There’s no perfect method for measuring creative
As the Cannes Lions Festival of Creativity draws to an end for another year, many marketers will be patting themselves on the back for wins at the awards. But are they really measuring the effectiveness of their creativity?
If you’re a marketer you measure creativity. This is not a ‘should you?’ question. The alternative would be – what? – to explain to the board you intend to invest tens of millions of corporate dollars in an activity that might – or might not, who knows- bring some kind of return. That would be like the operations director announcing the multi-million pound purchase of a new machine line but declining to say what function it is to serve, if any. So measure you must.
That’s the easy bit out of the way. The questions from here get tougher. When? How? With what objective in mind? With what tolerances for the inexactitude that characterises the creative process?
Contemplating that last point, it occurs to you, if it hadn’t already, that the interface between ‘measurement’ and ‘creativity’ isn’t an interface at all – since that sounds far too clean and clinical – but a messy collision of opposites. Precision and tidiness on one side; chaos and serendipity on the other.
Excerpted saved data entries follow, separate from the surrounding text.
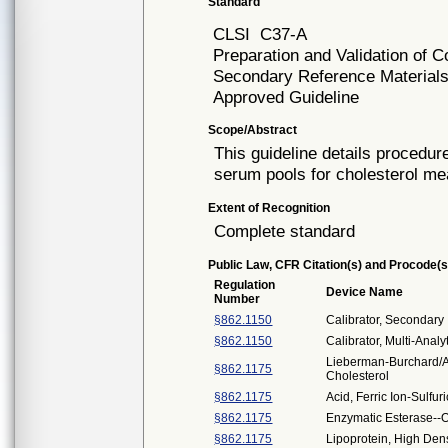
Standard
CLSI
C37-A
Preparation and Validation o
Secondary Reference Materials
Approved Guideline
Scope/Abstract
This guideline details procedu
serum pools for cholesterol m
Extent of Recognition
Complete standard
Public Law, CFR Citation(s) and Procode(s
Regulation
Device Name
Number
§862.1150
Calibrator, Secondary
§862.1150
Calibrator, Multi-Analy
Lieberman-Burchard/Ab
§862.1175
Cholesterol
§862.1175
Acid, Ferric Ion-Sulfur
§862.1175
Enzymatic Esterase--O
§862.1175
Lipoprotein, High Dens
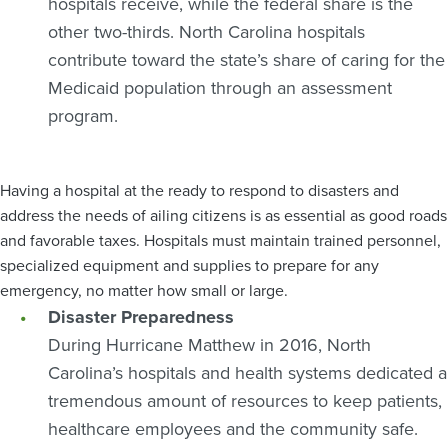
hospitals receive, while the federal share is the
other two-thirds. North Carolina hospitals
contribute toward the state’s share of caring for the
Medicaid population through an assessment
program.
Having a hospital at the ready to respond to disasters and
address the needs of ailing citizens is as essential as good roads
and favorable taxes. Hospitals must maintain trained personnel,
specialized equipment and supplies to prepare for any
emergency, no matter how small or large.
Disaster Preparedness
During Hurricane Matthew in 2016, North
Carolina’s hospitals and health systems dedicated a
tremendous amount of resources to keep patients,
healthcare employees and the community safe.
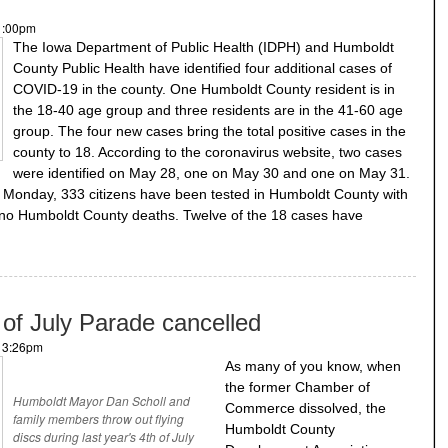
 1:00pm
The Iowa Department of Public Health (IDPH) and Humboldt
County Public Health have identified four additional cases of
COVID-19 in the county. One Humboldt County resident is in
the 18-40 age group and three residents are in the 41-60 age
group. The four new cases bring the total positive cases in the
county to 18. According to the coronavirus website, two cases
were identified on May 28, one on May 30 and one on May 31.
of Monday, 333 citizens have been tested in Humboldt County with
 no Humboldt County deaths. Twelve of the 18 cases have
of July Parade cancelled
- 3:26pm
As many of you know, when
the former Chamber of
Humboldt Mayor Dan Scholl and
Commerce dissolved, the
family members throw out flying
Humboldt County
discs during last year's 4th of July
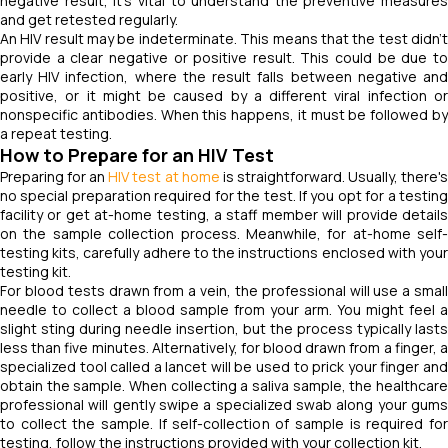
negative result, it's vital to understand the preventive measures
and get retested regularly.
An HIV result may be indeterminate. This means that the test didn't
provide a clear negative or positive result. This could be due to
early HIV infection, where the result falls between negative and
positive, or it might be caused by a different viral infection or
nonspecific antibodies. When this happens, it must be followed by
a repeat testing.
How to Prepare for an HIV Test
Preparing for an
HIV test at home
is straightforward. Usually, there'
no special preparation required for the test. If you opt for a testing
facility or get at-home testing, a staff member will provide details
on the sample collection process. Meanwhile, for at-home self-
testing kits, carefully adhere to the instructions enclosed with your
testing kit.
For blood tests drawn from a vein, the professional will use a small
needle to collect a blood sample from your arm. You might feel a
slight sting during needle insertion, but the process typically lasts
less than five minutes. Alternatively, for blood drawn from a finger, a
specialized tool called a lancet will be used to prick your finger and
obtain the sample. When collecting a saliva sample, the healthcare
professional will gently swipe a specialized swab along your gums
to collect the sample. If self-collection of sample is required for
testing, follow the instructions provided with your collection kit.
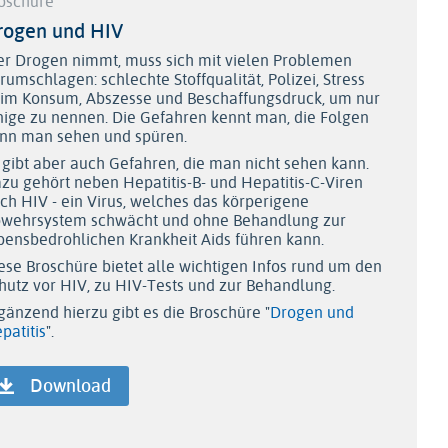
oschüre
rogen und HIV
r Drogen nimmt, muss sich mit vielen Problemen
rumschlagen: schlechte Stoffqualität, Polizei, Stress
im Konsum, Abszesse und Beschaffungsdruck, um nur
nige zu nennen. Die Gefahren kennt man, die Folgen
nn man sehen und spüren.
 gibt aber auch Gefahren, die man nicht sehen kann.
zu gehört neben Hepatitis-B- und Hepatitis-C-Viren
ch HIV - ein Virus, welches das körperigene
wehrsystem schwächt und ohne Behandlung zur
bensbedrohlichen Krankheit Aids führen kann.
ese Broschüre bietet alle wichtigen Infos rund um den
hutz vor HIV, zu HIV-Tests und zur Behandlung.
gänzend hierzu gibt es die Broschüre "
Drogen und
patitis
".
Download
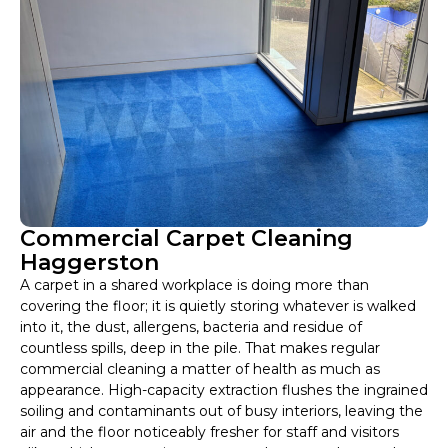
Commercial Carpet Cleaning
Haggerston
A carpet in a shared workplace is doing more than
covering the floor; it is quietly storing whatever is walked
into it, the dust, allergens, bacteria and residue of
countless spills, deep in the pile. That makes regular
commercial cleaning a matter of health as much as
appearance. High-capacity extraction flushes the ingrained
soiling and contaminants out of busy interiors, leaving the
air and the floor noticeably fresher for staff and visitors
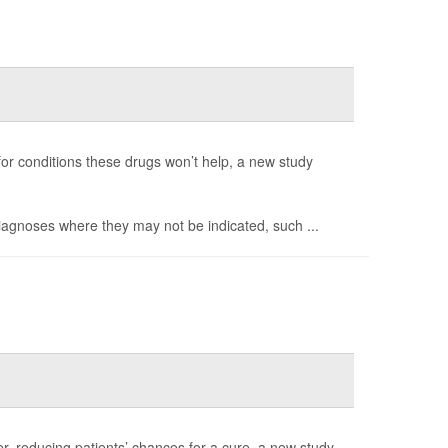
 for conditions these drugs won’t help, a new study
diagnoses where they may not be indicated, such ...
r, reducing patients’ chances for a cure, a new study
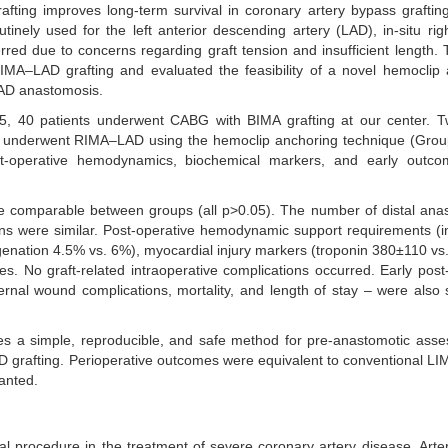
afting improves long-term survival in coronary artery bypass grafti
inely used for the left anterior descending artery (LAD), in-situ righ
red due to concerns regarding graft tension and insufficient length. 
A–LAD grafting and evaluated the feasibility of a novel hemoclip 
LAD anastomosis.
40 patients underwent CABG with BIMA grafting at our center. T
s underwent RIMA–LAD using the hemoclip anchoring technique (Group
 post-operative hemodynamics, biochemical markers, and early outc
 comparable between groups (all p>0.05). The number of distal ana
s were similar. Post-operative hemodynamic support requirements (in
nation 4.5% vs. 6%), myocardial injury markers (troponin 380±110 v
ces. No graft-related intraoperative complications occurred. Early post
sternal wound complications, mortality, and length of stay – were also si
s a simple, reproducible, and safe method for pre-anastomotic asse
D grafting. Perioperative outcomes were equivalent to conventional L
ranted.
 procedure in the treatment of severe coronary artery disease. Arteri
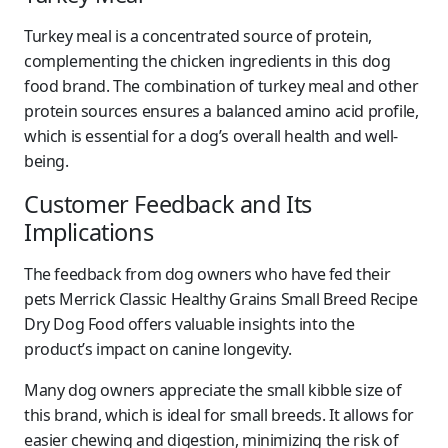
Turkey meal is a concentrated source of protein,
complementing the chicken ingredients in this dog
food brand. The combination of turkey meal and other
protein sources ensures a balanced amino acid profile,
which is essential for a dog’s overall health and well-
being.
Customer Feedback and Its
Implications
The feedback from dog owners who have fed their
pets Merrick Classic Healthy Grains Small Breed Recipe
Dry Dog Food offers valuable insights into the
product’s impact on canine longevity.
Many dog owners appreciate the small kibble size of
this brand, which is ideal for small breeds. It allows for
easier chewing and digestion, minimizing the risk of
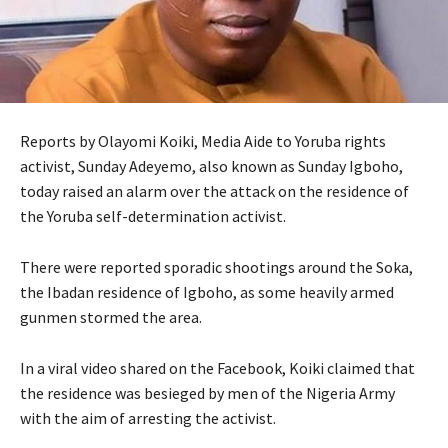
Reports by Olayomi Koiki, Media Aide to Yoruba rights
activist, Sunday Adeyemo, also known as Sunday Igboho,
today raised an alarm over the attack on the residence of
the Yoruba self-determination activist.
There were reported sporadic shootings around the Soka,
the Ibadan residence of Igboho, as some heavily armed
gunmen stormed the area.
In a viral video shared on the Facebook, Koiki claimed that
the residence was besieged by men of the Nigeria Army
with the aim of arresting the activist.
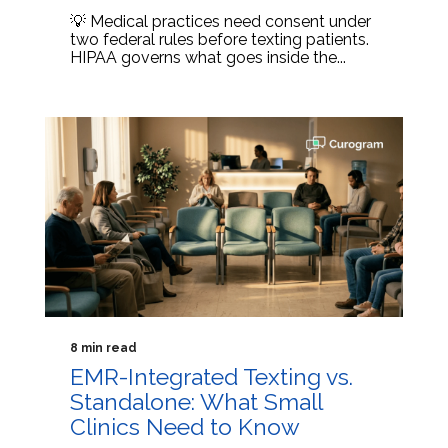
💡 Medical practices need consent under
two federal rules before texting patients.
HIPAA governs what goes inside the...
8 min read
EMR-Integrated Texting vs.
Standalone: What Small
Clinics Need to Know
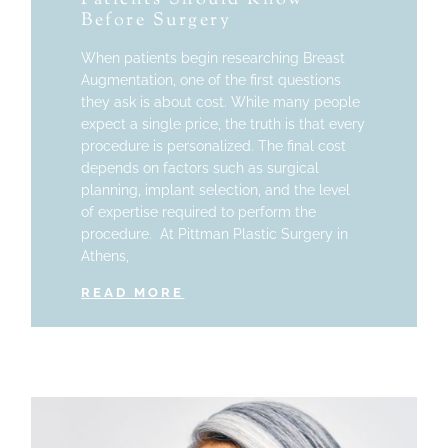
Before Surgery
When patients begin researching Breast
Augmentation, one of the first questions
they ask is about cost. While many people
expect a single price, the truth is that every
procedure is personalized. The final cost
depends on factors such as surgical
planning, implant selection, and the level
of expertise required to perform the
procedure. At Pittman Plastic Surgery in
Athens,
READ MORE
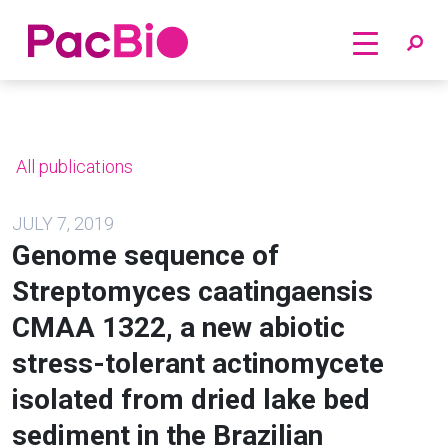
Home
Skip
to
content
All publications
JULY 7, 2019
Genome sequence of
Streptomyces caatingaensis
CMAA 1322, a new abiotic
stress-tolerant actinomycete
isolated from dried lake bed
sediment in the Brazilian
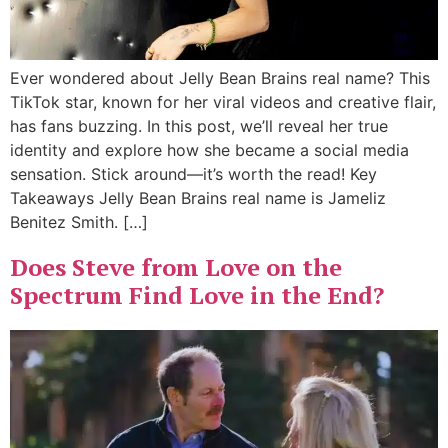
Ever wondered about Jelly Bean Brains real name? This
TikTok star, known for her viral videos and creative flair,
has fans buzzing. In this post, we’ll reveal her true
identity and explore how she became a social media
sensation. Stick around—it’s worth the read! Key
Takeaways Jelly Bean Brains real name is Jameliz
Benitez Smith. […]
Does Steve from Love on the
Spectrum Find Love in the End?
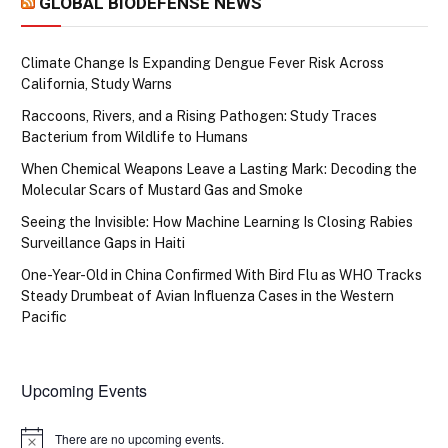
GLOBAL BIODEFENSE NEWS
Climate Change Is Expanding Dengue Fever Risk Across
California, Study Warns
Raccoons, Rivers, and a Rising Pathogen: Study Traces
Bacterium from Wildlife to Humans
When Chemical Weapons Leave a Lasting Mark: Decoding the
Molecular Scars of Mustard Gas and Smoke
Seeing the Invisible: How Machine Learning Is Closing Rabies
Surveillance Gaps in Haiti
One-Year-Old in China Confirmed With Bird Flu as WHO Tracks
Steady Drumbeat of Avian Influenza Cases in the Western
Pacific
Upcoming Events
There are no upcoming events.
Notice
Bringing the mindset of metrics to the domain of free expression is like peeling off a wide city boulevard to find yourself abruptly in the Latin quarter. The straight lines and rectangle turns are now behind you, and have given way to winding alleys and knotted junctions, with the turnoffs all on the slant. It would be fun if you didn’t mind getting lost, but in the wrong clothes, with the wrong attitude and an A-to-B objective propelling your steps, it is oddly uncomfortable.
That said, your first big decision is binary enough, or as close as it gets in this marketing neighbourhood. Do you measure after the creative work has been commercially exposed? Or before? Or both?